GAS GATHERING AND PROCESSING AGREEMENT
EXHIBIT “D”
BY AND BETWEEN
BP AMERICA PRODUCTION COMPANY
AND
EAGLE ROCK FIELD SERVICES, L.P.
Attached to and made a part of Gas Gathering and Processing Agreement as of this 1st day of by and between BP AMERICA PRODUCTION COMPANY (“Owner”) and EAGLE ROCK FIELD SERVICES, L.P. (“Gatherer”).
MEASUREMENT SERVICES AGREEMENT
1. Definitions. Capitalized terms in this Measurement Services Agreement have the meanings given to them in the Gas Gathering and Processing Agreement (“Agreement”)
2. Scope of Services.
a. For third party operated wells where Owner has an existing RTU, Owner shall operate and maintain Owner’s RTU, flow computer, and telemetry equipment for a period of thirty six (36) Months after the termination of the Transition Services Agreement (“TSA”). During this period of thirty six (36) Months, Gatherer shall ultimately be responsible for payment of any materials required to maintain Owner RTU, flow computer, and telemetry equipment. Owner shall remit to Gatherer copies of paid invoices for materials required in maintenance on such equipment, and Gatherer shall then reimburse Owner for its actual costs for such materials within thirty (30) Days. Owner shall provide labor for such maintenance activities at its sole cost. Gatherer commits to replacing Owner’s RTU, flow computer, and telemetry equipment during this thirty six (36) Month period. Gatherer shall return all existing Owner RTU, flow computer, and telemetry equipment parts to Owner.
b. For mainline compressor stations, Owner commits to provide Gatherer access to Owner’s existing SAMS system via terminal software connection for nine (9) Months after the termination of the TSA. Gatherer shall purchase all applicable licenses for Reflections software. Gatherer commits to replacing mainline compressor station SCADA within nine (9) months. Gatherer shall return all existing Owner RTU, flow computer, and telemetry equipment parts to Owner.
Specific terms in this Exhibit have been redacted because confidential treatment for those terms has been requested. The redacted material has been separately filed with the Securities and Exchange Commission, and the terms have been marked at the appropriate place with three asterisks [***].
c. For existing Owner-operated wells, Owner shall continue to maintain Owner’s RTU, flow computer, and telemetry equipment for the Primary Term and any Renewal Terms of the Agreement, and provide Gatherer reasonable access to the flow computer for purposes of yearly meter calibration.

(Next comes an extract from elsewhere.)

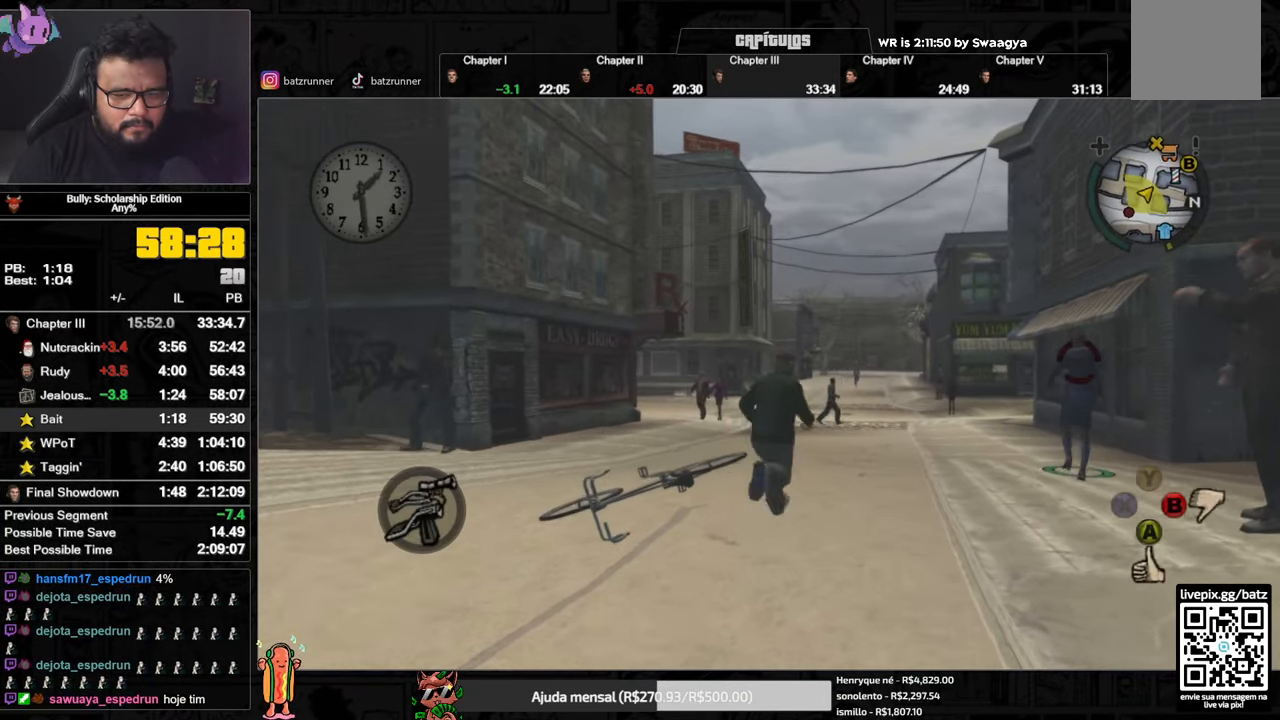
{"buttons": ["L2", "R2"], "left_stick": "up-left", "right_stick": "left", "events": [[283, "right_stick", "left"], [350, "left_stick", "up-left"], [350, "right_stick", "center"], [417, "right_stick", "left"]]}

d. Owner shall provide a FlowCal CFX file one (1) per meter per day for all wells with an Owner-maintained RTU for the Primary Term and any Renewal Terms of the Agreement, or until Gatherer gives notice to Owner that the services provided under this section 2.d. are no longer required. File will be provided to Gatherer on a fileshare hosted by Gatherer.